Infoscience

Journal article

Expression of the leptin receptor outside of bone marrow-derived cells regulates tuberculosis control and lung macrophage MHC expression

Leptin is a pleiotropic hormone proposed to link nutritional status to the development of strong Th1 immunity. Because Mycobacterium tuberculosis control is affected by starvation and diabetes, we studied the role of the leptin receptor in regulating distinct immune cells during chronic infection. Infected db/db mice, bearing a natural mutation in the leptin receptor, have a markedly increased bacterial load in their lungs when compared with that of their wild-type counterparts.

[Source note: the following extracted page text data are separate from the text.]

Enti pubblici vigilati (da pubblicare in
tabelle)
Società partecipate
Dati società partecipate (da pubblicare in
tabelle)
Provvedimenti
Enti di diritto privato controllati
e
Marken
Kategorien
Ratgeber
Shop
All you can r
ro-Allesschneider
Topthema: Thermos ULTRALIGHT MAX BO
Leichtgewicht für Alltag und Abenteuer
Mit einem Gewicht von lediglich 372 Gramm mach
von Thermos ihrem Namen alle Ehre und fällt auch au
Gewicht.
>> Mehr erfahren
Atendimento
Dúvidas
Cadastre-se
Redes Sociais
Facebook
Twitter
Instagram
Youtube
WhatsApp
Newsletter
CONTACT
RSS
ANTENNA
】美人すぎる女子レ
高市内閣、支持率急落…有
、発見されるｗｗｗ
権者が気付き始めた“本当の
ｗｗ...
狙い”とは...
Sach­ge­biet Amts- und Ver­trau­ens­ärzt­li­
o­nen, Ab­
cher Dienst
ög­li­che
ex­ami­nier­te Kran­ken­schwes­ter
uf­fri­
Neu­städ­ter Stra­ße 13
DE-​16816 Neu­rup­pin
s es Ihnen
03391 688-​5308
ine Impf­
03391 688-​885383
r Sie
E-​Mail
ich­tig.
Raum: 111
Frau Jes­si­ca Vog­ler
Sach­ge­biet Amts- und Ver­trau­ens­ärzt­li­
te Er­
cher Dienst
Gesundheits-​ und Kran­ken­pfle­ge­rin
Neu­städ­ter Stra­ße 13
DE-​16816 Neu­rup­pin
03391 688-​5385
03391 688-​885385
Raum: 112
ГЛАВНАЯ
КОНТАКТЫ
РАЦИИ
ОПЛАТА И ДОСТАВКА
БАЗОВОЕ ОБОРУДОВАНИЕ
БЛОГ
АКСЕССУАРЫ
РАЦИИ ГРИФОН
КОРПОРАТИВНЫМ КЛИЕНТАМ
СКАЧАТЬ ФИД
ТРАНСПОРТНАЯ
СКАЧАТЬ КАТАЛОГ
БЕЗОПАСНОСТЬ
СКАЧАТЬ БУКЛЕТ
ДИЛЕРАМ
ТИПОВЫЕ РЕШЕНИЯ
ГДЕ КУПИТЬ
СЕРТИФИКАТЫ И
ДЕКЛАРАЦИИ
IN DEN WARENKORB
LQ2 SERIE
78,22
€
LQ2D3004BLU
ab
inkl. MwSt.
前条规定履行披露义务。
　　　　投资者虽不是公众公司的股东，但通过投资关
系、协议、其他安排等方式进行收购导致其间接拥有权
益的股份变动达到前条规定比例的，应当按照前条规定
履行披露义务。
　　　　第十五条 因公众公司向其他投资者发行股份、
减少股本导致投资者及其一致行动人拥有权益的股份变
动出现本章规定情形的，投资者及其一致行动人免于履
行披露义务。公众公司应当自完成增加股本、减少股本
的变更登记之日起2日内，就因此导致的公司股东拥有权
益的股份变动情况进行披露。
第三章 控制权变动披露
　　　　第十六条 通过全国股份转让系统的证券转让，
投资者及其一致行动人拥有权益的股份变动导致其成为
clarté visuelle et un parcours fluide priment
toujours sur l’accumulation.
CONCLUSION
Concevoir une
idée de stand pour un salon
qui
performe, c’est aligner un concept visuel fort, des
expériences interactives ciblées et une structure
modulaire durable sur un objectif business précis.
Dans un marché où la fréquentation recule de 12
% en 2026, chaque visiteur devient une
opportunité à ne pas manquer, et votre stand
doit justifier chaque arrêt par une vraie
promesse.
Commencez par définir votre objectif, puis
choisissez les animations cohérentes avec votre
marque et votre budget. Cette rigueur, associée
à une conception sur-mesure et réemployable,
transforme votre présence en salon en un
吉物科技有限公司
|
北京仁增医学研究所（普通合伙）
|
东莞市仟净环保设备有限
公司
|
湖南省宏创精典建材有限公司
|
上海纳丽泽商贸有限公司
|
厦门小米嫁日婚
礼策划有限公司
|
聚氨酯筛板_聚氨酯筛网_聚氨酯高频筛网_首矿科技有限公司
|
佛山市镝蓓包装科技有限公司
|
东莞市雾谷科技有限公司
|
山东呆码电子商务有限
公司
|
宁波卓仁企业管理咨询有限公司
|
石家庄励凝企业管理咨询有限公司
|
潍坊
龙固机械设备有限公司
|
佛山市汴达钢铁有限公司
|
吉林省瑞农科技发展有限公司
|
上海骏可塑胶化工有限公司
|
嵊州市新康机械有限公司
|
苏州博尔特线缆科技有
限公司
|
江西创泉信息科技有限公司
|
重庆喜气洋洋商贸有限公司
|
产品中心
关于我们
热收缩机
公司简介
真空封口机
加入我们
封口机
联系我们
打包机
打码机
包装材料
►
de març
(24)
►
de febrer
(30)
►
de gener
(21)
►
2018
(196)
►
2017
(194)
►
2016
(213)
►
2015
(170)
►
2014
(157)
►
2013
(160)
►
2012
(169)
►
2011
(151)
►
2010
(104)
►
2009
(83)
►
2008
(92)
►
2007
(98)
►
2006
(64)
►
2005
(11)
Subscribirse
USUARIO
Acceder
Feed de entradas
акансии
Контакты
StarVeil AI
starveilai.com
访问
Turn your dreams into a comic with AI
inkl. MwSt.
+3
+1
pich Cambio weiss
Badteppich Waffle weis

In response to M. tuberculosis infection, db/db mice exhibited disorganized granulomas, neutrophilia, and reduced B cell migration to the lungs, correlating with dysfunctional lung chemokine responses that include XCL1, CCL2, CXCL1, CXCL2, and CXCL13. In a db/db lung, myeloid cells were delayed in their production of inducible NO synthase and had reduced expression of MHC I and II. Although the Th1 cell response developed normally in the absence of leptin signaling, production of pulmonary IFN-γ was delayed and ineffective. Surprisingly, a proper immune response took place in bone marrow (BM) chimeras lacking leptin receptor exclusively in BM-derived cells, indicating that leptin acts indirectly on immune cells to modulate the antituberculosis response and bacterial control. Together, these findings suggest that the pulmonary response to M. tuberculosis is affected by the host's nutritional status via the regulation of non-BM-derived cells, not through direct action of leptin on Th1 immunity.